# Testo
★ ★ ★ ★ ★ ★ ★
Miko Magistro: “La politica si è impossessata della cultura”


Piazza San Francesco D’Assisi o comunemente nota come piazza Dusmet è il palcoscenico del nostro incontro con Miko Magistro. Seduti nei gradini di pietra lavica, sotto lo sguardo vigile del cardinale Dusmet, ripercorriamo gli ultimi successi di quest’anno scoprendo alcuni particolari percorsi di vita.

Protagonista in Foemina Ridens, Testa di Medusa e Non si sa come. Tre lavori diversi per contenuto e struttura impegnativi e difficile da interpretare. Qual è stato, fra i tre, il ruolo più complesso?

“Sono tre prove importanti. Pensavo, dopo aver superato i sessant’anni, di fare qualcosa più semplice (ride) anche se la fatica di un buon risultato è sempre fonte di grande soddisfazione. A mio modesto avviso, lo sviluppo narrativo di Testa di Medusa di Boris Vrian penso sia il lavoro più difficile che ho fatto nella mia vita. È un testo in cui la tensione si vive al massimo e il personaggio è molto complesso”.
★ ★ ★ ★ ★ ★ ★
# Compiti ed esercizi
1) Nell'intervista a Miko Magistro, quale lavoro l'attore considera il più difficile della sua vita?
2) Prosegui l'intervista a Miko Magistro dal punto in cui si interrompe.
Le voci riportate qui dopo non sono necessarie.
★ ★ ★ ★ ★ ★ ★
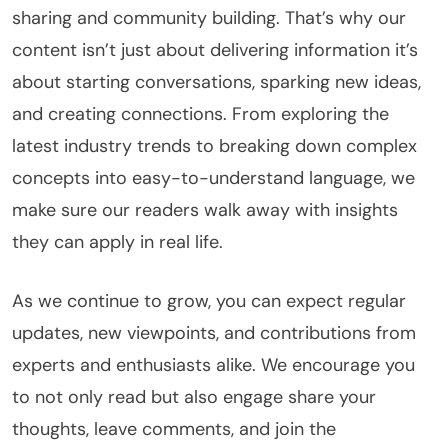
sharing and community building. That’s why our
content isn’t just about delivering information it’s
about starting conversations, sparking new ideas,
and creating connections. From exploring the
latest industry trends to breaking down complex
concepts into easy-to-understand language, we
make sure our readers walk away with insights
they can apply in real life.
As we continue to grow, you can expect regular
updates, new viewpoints, and contributions from
experts and enthusiasts alike. We encourage you
to not only read but also engage share your
thoughts, leave comments, and join the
★ ★ ★ ★ ★ ★ ★
# Risultati dell'esercizio
1) Testa di Medusa di Boris Vrian.

2)
Con lei il famoso detto “nemo propheta in patria” non esiste, in quanto la sua professionalità è riconosciuta tra la sua gente.

(ride)

“Non lo so. Sarà la storia a confermare questa mia opinabile bravura. Non voglio pensare a queste cose. Alla fine di uno spettacolo scappo quasi immediatamente dal camerino, perché penso subito a cosa devo cucinare”.

È vero che desiderava fare lo chef, il pittore o l’archeologo e non pensava di fare l’attore?

“Mi sono trovato sul palcoscenico per sbaglio. Accompagnai un mio amico amante del teatro ad un provino e alla fine tra i due scelsero me. Da allora per trent’anni non ho più smesso di fare l’attore. Iniziai a lavorare sin dall’inizio come protagonista con attori del calibro di Turi Ferro, Ida Carrara, Maria Tolu, Tuccio Musumeci, Pippo Pattavina e Mariella Lo Giudice. Non capivo come a fine mese facendo l’attore mi ritrovavo soldi in tasca. Era strano, per me, poter guadagnare recitando”.

Eppure il virus del teatro si è inserito prepotentemente in lei e ha contagiato anche sua figlia Valeria. È vero che ha cercato di evitare che facesse il suo stesso lavoro?

“Mia figlia si è iscritta di nascosto alla Silvio D’Amico. Non l’ho ostacolata, ma è un lavoro difficile ed oggi più che mai”.

Ha affermato più volte a differenza di alcuni suoi colleghi che il teatro non è morto.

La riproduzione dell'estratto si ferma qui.